■ Exercise description:
Reproduce the lines below from the one that contains "focal_35mm: 26" through the end, inclusive, and add nothing.
══════════
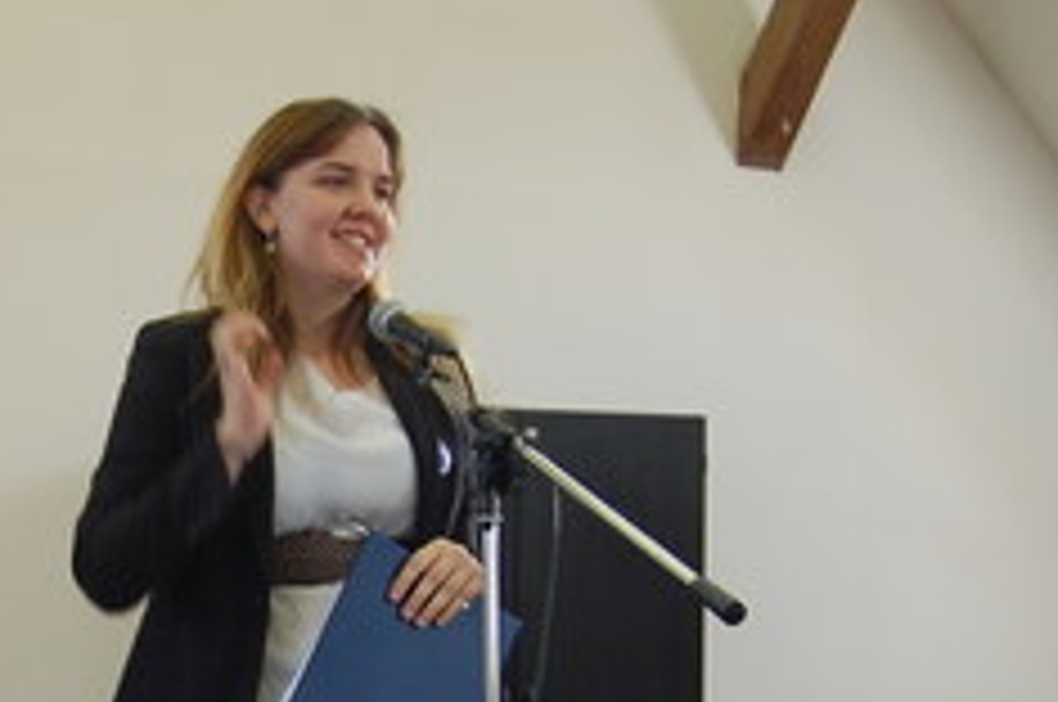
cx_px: 5
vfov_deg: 13.2
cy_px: 752
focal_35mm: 102
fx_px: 2994
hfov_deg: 19.5
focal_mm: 20
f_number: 4
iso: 400
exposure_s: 1/60
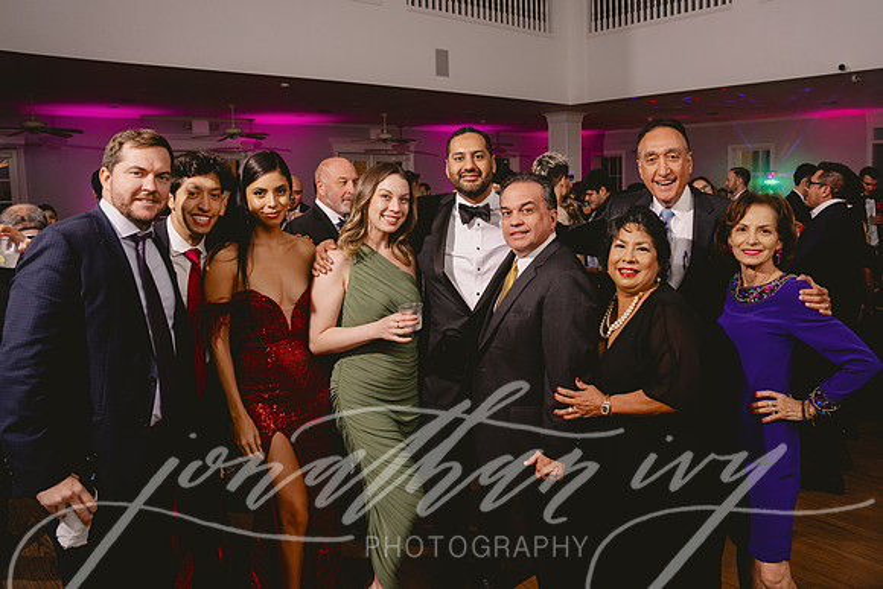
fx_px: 650
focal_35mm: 26
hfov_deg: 68.3
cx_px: 479
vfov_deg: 48.7
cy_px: 264
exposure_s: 1/160
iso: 800
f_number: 4
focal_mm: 24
══════════
■ Answer to the exercise:
focal_35mm: 26
hfov_deg: 68.3
cx_px: 479
vfov_deg: 48.7
cy_px: 264
exposure_s: 1/160
iso: 800
f_number: 4
focal_mm: 24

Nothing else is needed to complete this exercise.